Esta sensual danza tiene sus orígenes en Egipto, desde donde se extendió tras la invasión turca al resto de países árabes, donde se denomina raks sharqui.
La evolución de esta antigua danza es lo que en Occidente conocemos como danza del vientre. Igual que el Moulin Rouge de Paris, El Casino Opera, en el Cairo, se convirtió en el siglo XX en el lugar donde bailaban las mejores bailarinas del momento.
De aquí salió la gran diva Samia Gamal, que con su con su participación en diversas películas como Ali Baba y los cuarenta ladrones, difundió este arte en todo el mundo.
La danza del vientre incluye movimientos del folclore, danza clásica y contemporánea, con grandes desplazamientos, vueltas y movimientos de todas las partes del cuerpo, pero sobre todo de la cadera.
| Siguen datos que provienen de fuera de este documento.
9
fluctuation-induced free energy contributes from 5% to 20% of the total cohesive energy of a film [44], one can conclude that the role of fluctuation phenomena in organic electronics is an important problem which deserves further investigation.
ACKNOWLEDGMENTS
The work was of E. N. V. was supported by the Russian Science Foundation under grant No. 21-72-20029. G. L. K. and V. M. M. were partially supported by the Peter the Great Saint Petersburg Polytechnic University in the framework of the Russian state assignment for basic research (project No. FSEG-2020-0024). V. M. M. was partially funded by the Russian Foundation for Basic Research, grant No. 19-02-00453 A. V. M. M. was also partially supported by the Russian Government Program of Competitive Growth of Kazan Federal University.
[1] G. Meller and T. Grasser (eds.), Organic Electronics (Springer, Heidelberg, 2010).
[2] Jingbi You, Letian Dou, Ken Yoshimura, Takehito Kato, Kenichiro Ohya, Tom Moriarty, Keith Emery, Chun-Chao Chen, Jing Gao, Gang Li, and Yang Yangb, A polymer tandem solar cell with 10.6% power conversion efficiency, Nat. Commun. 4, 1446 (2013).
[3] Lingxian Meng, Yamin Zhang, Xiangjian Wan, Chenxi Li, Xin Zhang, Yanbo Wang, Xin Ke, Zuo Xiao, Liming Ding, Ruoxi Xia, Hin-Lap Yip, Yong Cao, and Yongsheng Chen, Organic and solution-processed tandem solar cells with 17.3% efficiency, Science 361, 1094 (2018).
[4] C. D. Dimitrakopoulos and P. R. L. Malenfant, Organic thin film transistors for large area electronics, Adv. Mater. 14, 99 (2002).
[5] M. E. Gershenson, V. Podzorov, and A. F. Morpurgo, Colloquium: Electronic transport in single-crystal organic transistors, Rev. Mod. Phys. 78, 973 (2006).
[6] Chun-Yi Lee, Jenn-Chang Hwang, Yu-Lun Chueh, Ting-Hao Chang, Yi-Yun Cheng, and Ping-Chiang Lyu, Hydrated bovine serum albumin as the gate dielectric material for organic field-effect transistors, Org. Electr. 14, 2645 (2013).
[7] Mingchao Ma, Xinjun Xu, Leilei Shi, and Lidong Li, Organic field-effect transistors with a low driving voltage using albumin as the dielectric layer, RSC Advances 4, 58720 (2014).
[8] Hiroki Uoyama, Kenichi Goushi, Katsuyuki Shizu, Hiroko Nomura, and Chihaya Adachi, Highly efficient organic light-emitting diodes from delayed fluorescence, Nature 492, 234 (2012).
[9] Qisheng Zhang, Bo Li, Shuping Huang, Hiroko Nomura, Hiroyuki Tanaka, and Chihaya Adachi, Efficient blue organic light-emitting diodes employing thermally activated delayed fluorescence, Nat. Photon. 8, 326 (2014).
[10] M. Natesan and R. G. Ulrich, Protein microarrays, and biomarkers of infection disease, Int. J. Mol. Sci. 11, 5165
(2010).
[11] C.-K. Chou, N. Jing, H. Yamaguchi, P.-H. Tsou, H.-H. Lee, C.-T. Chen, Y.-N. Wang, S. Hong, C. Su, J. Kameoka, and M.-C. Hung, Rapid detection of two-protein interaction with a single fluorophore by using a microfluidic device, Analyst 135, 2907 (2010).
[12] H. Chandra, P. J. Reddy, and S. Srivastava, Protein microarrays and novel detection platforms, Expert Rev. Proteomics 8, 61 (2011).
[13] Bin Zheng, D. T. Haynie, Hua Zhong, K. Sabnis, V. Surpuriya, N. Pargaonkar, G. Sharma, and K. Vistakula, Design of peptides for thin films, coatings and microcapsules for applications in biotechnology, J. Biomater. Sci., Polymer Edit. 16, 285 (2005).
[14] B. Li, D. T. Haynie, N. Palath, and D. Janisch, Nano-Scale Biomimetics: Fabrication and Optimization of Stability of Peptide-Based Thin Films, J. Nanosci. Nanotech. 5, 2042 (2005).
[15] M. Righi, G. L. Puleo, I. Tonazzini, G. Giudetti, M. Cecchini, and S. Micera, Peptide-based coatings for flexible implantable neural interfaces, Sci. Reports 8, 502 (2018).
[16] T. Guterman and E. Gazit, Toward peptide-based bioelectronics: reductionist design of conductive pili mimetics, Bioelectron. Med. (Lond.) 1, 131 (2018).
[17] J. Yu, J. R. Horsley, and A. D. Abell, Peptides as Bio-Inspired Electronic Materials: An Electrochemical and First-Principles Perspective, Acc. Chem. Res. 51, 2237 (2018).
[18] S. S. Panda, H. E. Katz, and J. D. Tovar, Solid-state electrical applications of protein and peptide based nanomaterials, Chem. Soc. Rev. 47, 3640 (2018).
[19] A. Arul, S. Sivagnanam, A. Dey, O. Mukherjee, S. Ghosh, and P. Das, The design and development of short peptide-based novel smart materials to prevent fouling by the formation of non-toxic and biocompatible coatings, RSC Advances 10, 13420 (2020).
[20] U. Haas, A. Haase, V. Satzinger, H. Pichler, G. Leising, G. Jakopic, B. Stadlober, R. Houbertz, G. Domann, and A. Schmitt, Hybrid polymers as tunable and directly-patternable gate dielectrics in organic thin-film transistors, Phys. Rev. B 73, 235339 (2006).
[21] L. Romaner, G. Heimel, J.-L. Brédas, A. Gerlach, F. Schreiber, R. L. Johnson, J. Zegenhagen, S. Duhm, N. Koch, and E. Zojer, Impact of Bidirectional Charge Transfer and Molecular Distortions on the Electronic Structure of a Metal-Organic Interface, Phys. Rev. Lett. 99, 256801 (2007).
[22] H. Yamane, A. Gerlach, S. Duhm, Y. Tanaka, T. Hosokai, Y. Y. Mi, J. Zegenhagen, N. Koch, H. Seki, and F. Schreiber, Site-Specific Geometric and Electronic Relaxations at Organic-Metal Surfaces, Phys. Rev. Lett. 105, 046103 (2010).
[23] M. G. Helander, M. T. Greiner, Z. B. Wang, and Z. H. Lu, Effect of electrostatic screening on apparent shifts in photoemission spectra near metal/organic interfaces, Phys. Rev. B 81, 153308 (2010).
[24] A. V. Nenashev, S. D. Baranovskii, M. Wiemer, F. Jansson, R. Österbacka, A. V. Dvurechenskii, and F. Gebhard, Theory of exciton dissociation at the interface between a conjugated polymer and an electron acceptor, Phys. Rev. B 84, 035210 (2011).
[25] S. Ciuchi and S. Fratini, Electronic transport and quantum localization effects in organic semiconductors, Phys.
Todo esto lo convierte en uno de los bailes más sensuales y femeninos que existen. Por suerte, puedes aprenderlo en escuelas de baile e incluso gimnasios, ya que actualmente es una de las actividades más demandadas por las mujeres.
¿Cómo es una clase?
Las clases se organizan de acuerdo al nivel de las alumnas y estilo de cada profesora. En general para las principiantes los movimientos se centran en conseguir la soltura de caderas y manos. En un segundo nivel se enseñan desplazamiento y, en un tercero, se empiezan a utilizar crótalos, velos, candelabros, bastones o espadas. Las alumnas más avanzadas deben manejar muy bien todas estas técnicas y movimientos para aplicarlas a los ritmos típicos (baladi, máksun…).
Los movimientos que se enseñan son bateas y chimis principalmente, es decir, movimientos vibrantes de las caderas y hombros marcados al compás del laud o el derbake, instrumentos típicos de los países árabes.
Hoy en día cada profesora o bailarina aplica además sus conocimientos en danza clásica, contemporánea y moderna, dando elegancia y aportando más desplazamientos a los movimientos o coreografías.
Vientre muy sexy
La danza oriental se caracteriza por sus movimientos suaves y fluidos, disociando y coordinando a la vez las diferentes partes del cuerpo. Por ejemplo, los brazos pueden ir a un ritmo diferente del que va marcando la cadera.
La atención de esta danza se centra precisamente en la cadera y el vientre, alternando movimientos rápidos y lentos. Cuando una mujer comienza a danzar con el vientre, mueve sus caderas en forma de ocho o infinito, ondulando suavemente la columna y cuello, moviendo los brazos al ritmo de la música.
Todo el énfasis se pone en los músculos abdominales, por lo que tu vientre se irá moldeando al ritmo de tu práctica. También se realizan movimientos de pecho y hombros, así como serpenteantes con los brazos.